Houston is the team that comes to mind first for me as far as those who could take steps onward and upward. Yes, yes, I understand that I sound like "the boy who cried West champs" again, but Ron-Ron (Artest, not Tillery) could very well be that hackneyed cliche of "missing piece". If Shane Battier thinks that playing against Ron inside is "like trying to push an oak tree", Captain Headcase should really be able to help the Rockets shut folks down like Sturgis after a DEA sweep. The potential contributions of Brent "who took the tennis balls off my walker" Barry should not be underestimated-he can still sink a well-timed dagger, and needless to say, he's not exactly short on winning experience. I feel quite sure, however, that newly-bestowed Dr. Zack will be upset that he'll not get to see the infamous Bobby Jackup do that Jackie-Chan-esque leg kick whilst tossing a lump of baked clay in the general direction of the basket.

Wait a minute-I forgot about TMac's back and shoulder and Yao's legs.

Houston may very well=first round fodderage again.
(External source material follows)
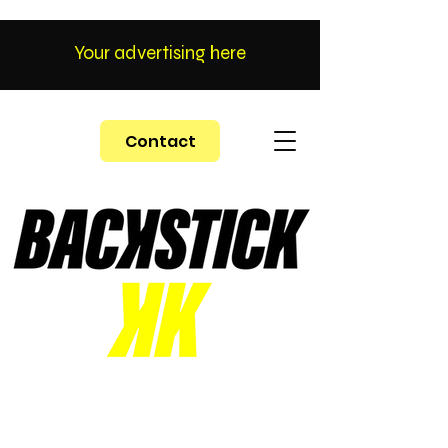
Your advertising here
Contact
It'll be a shame, 'cuz they're a team I do like to watch, but the injury bug by which they seem to be perpetually bitten is about the size of the ants in the original movie "Them" (younguns, look it up-great old cheesy horror film).

Portland. Boy, could they be really, really good. Could be the team I'm jonesin' to watch the most (except my Grizz, of course). This Fernandez cat has to learn to use his size to his advantage in the NBA and Bill Russell Sr. has to keep that knee intact, and look out world. Added Bayless and Batum, Diogu can score a bit inside (which they'll need, BTW), they still got some guy named Roy somebody-or-other.

And they got rid of Jarrett Jack. That ain't gonna hurt either.

The Sixers. Elton. That's all I gotta say there. Except "Mareese Speights". He's got some size, and he'll be learning from one of the best currently around.

Now, for my favorite of the lump-of-coal group:

Denver. Now I'll put it right out there that I don't like their attitude as a team, but from as objective a perspective as my feeble mind can muster, they're looking about as good as an Amy Winehouse lung x-ray. Nene and Kenyon put together do not possess the structural integrity of the Erector Set "skyscraper" I built on my carpeted livingroom floor in 1977. Lost one of the best one-on-one interior defenders of this era (sorry Grizz fans, I don't mean Bobby Jones) and their own Mr. Hustle, the Enforcer from south of the border, Eduardo Najera.

And they signed Dahntay and the Birdman of Bogota. HURTIN.

Enough spewing for today. I've gotta blow this joint (certain players who cannot be named, don't get so excited-that's just a figure of speech) and go remove all the sharp objects from Spartacus' dwelling in case the Randolph deal actually transpires (which, BTW, I think it will not).